This pic was drawn by Barney Bubbles in 1968. It is based on the results of the parlour game ‘consequences,’ where a folded piece of paper is passed around and the guests add to the unseen drawing above, using over-the-fold clues of where to begin provided by the previous artist.
This was a favorite pastime of us loose gang of chaps and chicks in the A1GGz, who hung around West Kensington, London, in the 60′s. The art appears to be a graphic drawn entirely by Barney Bubbles but is, I think, based on various preceeding games of ’consequences,’ played to while away stoned evenings of ennui. I recognise the lower squiggling concoction as being derived from a particularly good result played, if memory serves me truly, with Barney, his ever faithful friend Lorry and myself one dark night during a power failure when we worked by candlelight.
With its ‘Right awareness of Past, Present and Future’ and ‘The universe falls into chaos and the stars hurtle into disorder’ it is obviously in tune with the passing Buddhist sensibilities of Barney during our underground mag Oz 12 days, when he’d been reading Herman Hesse (unfortunately recently outed as a sometime Nazi) and considered himself a bit of a Boddhisatva ready to take on the world.
In Barney’s ventures into the steamy world of godly reason, he’d previously incarnated, very briefly, as a Jewish student of an uncle up North, who’d told him about the mystical Cabbala that, like some early chip circuit, held the graphic answer to the Theory of Everything.
Reading about the Russian Suprematist, El Lissitski, it is apparent that he had much in common with Barney apart from a premature, self induced demise, in that they were both excellent robbers of graphic symbolism, taking their ideas from wherever.
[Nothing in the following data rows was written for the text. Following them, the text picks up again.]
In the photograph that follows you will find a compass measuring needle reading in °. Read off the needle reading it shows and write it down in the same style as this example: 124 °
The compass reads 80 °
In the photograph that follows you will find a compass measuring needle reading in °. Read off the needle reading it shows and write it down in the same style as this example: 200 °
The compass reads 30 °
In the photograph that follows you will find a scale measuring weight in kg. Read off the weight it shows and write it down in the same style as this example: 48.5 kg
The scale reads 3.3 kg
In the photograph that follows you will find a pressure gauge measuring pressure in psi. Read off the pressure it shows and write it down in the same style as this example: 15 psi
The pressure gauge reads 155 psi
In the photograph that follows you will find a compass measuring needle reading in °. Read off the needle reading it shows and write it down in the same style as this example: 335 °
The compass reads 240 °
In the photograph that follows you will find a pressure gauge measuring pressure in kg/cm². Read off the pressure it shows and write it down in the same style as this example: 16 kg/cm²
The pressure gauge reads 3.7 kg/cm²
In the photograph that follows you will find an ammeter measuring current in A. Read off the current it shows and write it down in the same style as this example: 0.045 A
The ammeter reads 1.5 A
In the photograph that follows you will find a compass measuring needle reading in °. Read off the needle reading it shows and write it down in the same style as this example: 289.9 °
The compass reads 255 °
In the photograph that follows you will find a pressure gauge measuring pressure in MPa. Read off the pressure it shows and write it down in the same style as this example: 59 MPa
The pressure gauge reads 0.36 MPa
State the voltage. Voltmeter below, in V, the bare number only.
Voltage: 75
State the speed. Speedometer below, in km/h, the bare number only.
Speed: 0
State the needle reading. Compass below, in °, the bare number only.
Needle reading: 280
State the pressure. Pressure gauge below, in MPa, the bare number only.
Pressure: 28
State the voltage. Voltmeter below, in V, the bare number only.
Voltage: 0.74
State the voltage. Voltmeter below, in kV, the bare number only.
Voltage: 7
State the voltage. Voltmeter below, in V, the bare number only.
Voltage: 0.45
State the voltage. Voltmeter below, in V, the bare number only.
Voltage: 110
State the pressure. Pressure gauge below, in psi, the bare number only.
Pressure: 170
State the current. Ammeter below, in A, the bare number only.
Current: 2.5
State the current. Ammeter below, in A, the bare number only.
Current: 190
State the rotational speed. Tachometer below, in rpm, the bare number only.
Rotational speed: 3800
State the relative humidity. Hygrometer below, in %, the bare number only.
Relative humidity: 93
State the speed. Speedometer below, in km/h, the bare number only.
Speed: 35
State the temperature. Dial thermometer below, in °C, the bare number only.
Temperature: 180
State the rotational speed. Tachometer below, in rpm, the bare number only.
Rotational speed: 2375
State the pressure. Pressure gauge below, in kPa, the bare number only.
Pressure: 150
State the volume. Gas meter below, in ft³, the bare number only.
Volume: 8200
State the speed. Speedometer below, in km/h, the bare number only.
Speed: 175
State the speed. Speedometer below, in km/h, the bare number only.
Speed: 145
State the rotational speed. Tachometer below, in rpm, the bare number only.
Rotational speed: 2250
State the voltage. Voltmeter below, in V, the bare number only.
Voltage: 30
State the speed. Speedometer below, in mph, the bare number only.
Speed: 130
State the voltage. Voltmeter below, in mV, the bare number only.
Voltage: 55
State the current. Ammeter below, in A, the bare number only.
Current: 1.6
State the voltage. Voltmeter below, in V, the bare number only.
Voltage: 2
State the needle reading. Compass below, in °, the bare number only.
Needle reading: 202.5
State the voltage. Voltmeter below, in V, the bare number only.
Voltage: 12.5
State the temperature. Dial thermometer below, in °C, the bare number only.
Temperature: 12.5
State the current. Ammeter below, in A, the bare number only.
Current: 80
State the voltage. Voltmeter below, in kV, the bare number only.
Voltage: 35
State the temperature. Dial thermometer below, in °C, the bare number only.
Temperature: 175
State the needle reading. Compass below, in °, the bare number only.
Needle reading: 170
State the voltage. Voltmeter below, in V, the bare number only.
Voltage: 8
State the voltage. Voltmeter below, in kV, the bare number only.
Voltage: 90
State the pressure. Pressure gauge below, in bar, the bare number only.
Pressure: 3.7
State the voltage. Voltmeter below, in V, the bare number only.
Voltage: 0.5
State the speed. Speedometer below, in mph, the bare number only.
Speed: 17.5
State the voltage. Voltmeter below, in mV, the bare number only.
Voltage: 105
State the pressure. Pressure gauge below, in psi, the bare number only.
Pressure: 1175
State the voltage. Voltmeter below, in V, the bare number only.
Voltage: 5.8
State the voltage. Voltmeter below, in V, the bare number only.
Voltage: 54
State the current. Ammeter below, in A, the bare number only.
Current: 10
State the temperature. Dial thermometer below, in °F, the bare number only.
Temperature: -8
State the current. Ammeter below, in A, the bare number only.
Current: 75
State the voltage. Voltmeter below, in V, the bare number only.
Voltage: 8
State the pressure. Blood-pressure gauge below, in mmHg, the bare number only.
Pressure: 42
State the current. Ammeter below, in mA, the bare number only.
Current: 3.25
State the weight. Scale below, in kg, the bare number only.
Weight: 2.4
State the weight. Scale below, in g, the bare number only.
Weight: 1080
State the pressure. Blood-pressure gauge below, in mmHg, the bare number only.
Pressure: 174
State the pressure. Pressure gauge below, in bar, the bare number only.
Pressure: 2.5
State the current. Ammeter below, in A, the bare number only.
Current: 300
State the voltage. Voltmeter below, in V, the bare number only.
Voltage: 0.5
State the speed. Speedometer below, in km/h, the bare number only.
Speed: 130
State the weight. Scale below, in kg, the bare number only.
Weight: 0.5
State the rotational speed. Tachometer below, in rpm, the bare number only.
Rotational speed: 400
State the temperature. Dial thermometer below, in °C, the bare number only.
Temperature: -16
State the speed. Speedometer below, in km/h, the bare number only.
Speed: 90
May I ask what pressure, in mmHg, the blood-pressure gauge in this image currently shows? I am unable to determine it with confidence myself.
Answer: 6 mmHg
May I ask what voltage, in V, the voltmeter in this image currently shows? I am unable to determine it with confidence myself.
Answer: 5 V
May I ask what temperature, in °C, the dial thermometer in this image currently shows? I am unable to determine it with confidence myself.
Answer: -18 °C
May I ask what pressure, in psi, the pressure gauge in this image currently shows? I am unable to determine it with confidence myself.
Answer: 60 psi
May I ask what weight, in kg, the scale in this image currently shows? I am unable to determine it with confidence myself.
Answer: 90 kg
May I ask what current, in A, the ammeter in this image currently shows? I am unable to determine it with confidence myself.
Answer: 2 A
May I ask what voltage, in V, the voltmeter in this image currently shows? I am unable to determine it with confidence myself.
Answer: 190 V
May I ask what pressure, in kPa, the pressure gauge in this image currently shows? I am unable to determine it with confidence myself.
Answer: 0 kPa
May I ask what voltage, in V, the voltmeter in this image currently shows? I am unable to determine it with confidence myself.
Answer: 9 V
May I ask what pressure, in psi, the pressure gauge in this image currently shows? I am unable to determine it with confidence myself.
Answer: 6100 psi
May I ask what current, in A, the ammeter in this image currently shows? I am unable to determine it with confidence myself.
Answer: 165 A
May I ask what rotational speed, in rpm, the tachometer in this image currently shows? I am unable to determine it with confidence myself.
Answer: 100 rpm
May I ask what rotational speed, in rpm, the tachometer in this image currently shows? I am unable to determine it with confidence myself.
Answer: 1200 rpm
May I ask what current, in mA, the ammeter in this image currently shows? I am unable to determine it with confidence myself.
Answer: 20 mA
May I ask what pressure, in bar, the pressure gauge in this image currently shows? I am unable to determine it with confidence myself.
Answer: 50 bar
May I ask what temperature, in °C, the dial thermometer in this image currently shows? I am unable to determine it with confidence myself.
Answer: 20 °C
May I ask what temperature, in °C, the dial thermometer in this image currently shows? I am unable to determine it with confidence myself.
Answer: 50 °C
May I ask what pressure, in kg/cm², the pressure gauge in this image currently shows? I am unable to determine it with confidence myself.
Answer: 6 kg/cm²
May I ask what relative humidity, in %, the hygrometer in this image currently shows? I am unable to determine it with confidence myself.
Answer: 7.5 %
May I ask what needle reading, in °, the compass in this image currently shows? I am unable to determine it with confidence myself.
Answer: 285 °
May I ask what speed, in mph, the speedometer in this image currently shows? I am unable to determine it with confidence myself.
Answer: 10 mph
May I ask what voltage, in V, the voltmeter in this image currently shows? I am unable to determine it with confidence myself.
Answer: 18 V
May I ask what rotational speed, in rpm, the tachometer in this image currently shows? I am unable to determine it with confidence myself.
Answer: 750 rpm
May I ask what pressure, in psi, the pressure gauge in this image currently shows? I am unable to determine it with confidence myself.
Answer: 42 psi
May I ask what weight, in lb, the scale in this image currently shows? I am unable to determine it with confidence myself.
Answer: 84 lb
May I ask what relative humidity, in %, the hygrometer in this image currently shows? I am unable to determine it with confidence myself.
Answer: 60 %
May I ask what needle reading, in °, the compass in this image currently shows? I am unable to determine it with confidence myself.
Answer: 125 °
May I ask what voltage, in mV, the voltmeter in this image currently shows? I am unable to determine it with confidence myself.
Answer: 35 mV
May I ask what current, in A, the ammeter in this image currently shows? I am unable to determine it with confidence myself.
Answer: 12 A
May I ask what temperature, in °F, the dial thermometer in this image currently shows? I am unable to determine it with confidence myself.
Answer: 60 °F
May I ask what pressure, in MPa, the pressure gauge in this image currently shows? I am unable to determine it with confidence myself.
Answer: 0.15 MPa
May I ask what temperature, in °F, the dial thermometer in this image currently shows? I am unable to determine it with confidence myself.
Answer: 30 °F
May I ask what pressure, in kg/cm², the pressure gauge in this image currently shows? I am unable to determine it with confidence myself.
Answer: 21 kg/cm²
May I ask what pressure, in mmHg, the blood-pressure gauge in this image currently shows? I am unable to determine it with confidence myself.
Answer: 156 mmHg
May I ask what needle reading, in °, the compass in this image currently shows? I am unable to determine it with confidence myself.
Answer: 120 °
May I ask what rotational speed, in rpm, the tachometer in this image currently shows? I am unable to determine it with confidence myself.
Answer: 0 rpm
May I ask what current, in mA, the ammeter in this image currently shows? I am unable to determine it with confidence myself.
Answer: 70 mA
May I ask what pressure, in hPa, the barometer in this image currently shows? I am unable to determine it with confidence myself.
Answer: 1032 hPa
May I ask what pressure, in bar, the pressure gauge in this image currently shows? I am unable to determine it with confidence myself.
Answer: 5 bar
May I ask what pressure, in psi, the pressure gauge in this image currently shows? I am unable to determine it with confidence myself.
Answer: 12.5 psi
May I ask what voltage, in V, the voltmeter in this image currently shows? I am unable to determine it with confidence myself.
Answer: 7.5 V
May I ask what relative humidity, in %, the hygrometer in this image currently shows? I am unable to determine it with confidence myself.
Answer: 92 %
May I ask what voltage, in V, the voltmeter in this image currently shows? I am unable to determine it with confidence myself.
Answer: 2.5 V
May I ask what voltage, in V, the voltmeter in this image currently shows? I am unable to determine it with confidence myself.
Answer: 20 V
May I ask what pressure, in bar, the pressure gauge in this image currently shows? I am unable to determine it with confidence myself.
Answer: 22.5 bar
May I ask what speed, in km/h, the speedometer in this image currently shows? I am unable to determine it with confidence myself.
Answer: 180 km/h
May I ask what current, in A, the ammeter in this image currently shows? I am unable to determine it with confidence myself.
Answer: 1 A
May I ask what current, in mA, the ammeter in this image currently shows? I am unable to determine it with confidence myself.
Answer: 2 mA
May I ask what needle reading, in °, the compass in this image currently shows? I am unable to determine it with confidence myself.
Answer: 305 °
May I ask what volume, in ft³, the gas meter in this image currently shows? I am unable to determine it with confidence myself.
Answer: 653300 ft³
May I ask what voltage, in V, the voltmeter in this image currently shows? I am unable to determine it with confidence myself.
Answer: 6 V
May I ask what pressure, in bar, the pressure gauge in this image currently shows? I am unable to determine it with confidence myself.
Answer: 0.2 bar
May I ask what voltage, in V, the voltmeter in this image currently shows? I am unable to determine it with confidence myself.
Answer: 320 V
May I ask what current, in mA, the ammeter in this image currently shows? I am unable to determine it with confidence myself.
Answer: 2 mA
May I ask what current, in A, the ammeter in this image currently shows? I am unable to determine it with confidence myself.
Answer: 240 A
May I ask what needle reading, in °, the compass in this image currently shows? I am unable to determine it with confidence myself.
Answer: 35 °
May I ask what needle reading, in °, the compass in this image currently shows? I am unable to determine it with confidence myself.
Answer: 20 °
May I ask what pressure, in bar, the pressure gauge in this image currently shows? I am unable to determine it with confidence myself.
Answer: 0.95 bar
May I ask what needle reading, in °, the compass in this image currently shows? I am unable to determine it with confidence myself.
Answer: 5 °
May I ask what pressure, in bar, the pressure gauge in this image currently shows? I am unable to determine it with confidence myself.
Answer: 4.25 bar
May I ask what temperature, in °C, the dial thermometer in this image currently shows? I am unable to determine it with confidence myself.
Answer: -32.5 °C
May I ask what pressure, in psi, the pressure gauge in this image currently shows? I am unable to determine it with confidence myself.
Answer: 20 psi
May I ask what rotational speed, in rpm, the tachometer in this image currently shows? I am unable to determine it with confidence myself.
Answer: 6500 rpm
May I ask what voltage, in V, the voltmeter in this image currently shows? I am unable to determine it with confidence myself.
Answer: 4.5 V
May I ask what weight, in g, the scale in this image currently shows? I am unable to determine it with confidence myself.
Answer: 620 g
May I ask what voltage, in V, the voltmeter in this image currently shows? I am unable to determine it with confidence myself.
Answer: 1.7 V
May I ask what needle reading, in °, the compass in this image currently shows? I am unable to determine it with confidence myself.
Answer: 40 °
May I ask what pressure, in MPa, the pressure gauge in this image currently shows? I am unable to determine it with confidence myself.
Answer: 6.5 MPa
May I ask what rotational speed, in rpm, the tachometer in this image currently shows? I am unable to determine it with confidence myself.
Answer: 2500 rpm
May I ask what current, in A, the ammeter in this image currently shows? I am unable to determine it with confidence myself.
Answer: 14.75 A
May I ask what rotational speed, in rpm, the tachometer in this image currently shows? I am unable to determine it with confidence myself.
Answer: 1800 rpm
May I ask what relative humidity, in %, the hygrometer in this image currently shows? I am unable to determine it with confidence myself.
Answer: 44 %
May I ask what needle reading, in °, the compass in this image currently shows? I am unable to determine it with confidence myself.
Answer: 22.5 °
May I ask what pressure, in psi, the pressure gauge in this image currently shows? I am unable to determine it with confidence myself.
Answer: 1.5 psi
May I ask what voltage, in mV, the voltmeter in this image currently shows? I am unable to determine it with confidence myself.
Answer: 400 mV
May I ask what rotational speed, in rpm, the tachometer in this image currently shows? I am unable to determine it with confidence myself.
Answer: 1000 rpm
Like the Russian expat Jewish carrousel carvers of imaginative horses for their round-abouts in New York of the early 20th century who took their skills at creating Temple adornment, which included fancy horses, to commercial advantage, Barney and El were both adept at creating new symbols from old ideas.
El went on a tour of the Jewish walled setlements, the schtetlach*, villages of tzarist Russia, places ‘beyond the pale,’ documenting the carpentry Temple structures with their eloquent wooden carvings, images that were often borrowed from other cultures, English heraldic crowns and lions for instance, or the squares, circles and triangles of Greek geometry used to describe their deic mysteries 0 and lots of horses. El took the ideas of this vibrant art and turned it to his own use, using the cube of Jewish mass as his signature. As did Barney, who could take a greasy hamburger bun wrapper and turn it into a graphic meal. All graphic property is theft in deed.
*Shtetlach (plural) Shtetle (singular) according the book ‘Joys of Yiddish” by Leo Rosten
For new readers, the famed graphic artist Colin Fulcher used the name Barney Bubbles.
The Specials video that he directed is very similar in construction to what Fulcher had in mind for the First Music Video Ever that we made in 1963 for a BBC competition to find an idea of what to do while music played on TV. Abstract repeated pattern, an action, fin. Made with the Modrock band, ‘them’ Muleskinners, the editing of the ‘video’ by Derek Wallbank was not to Fulcher’s liking, and I never saw it.
Anyway, the Band broke up before the ‘video’ was finished. (it was on 8mm because he didn’t have a video camera.) Fulcher designed a really cool poster that I thought was to go with the ‘video.’ Although the poster was made earlier, it was associated in some way with the ‘video,’ and maybe featured in it, but probably not, since it would not have reproduced well in black and white. The red and blue were of equal intesity and tone, with blue condensed type on a red field – clash city in color but monotone grey in B&W. But as far as I know it has not yet (2011) been recovered from the trashcan of history. Come on lads, where is it?
A note on ‘them’ Muleskinners. As has been pointed out elsewhere ‘them’ wasn’t part of their name. The ‘them’ came from me. When I saw the poster and asked him about it he reminded me that I’d said earlier while slapping my metaphorical buckskins, “They ain’t no goddam The Muleskinners, they be Them Muleskinners” in a rousing Westcountry American accent and that he credited it as my idea to use it on the poster. This led on to a discussion of layers of meaning in design.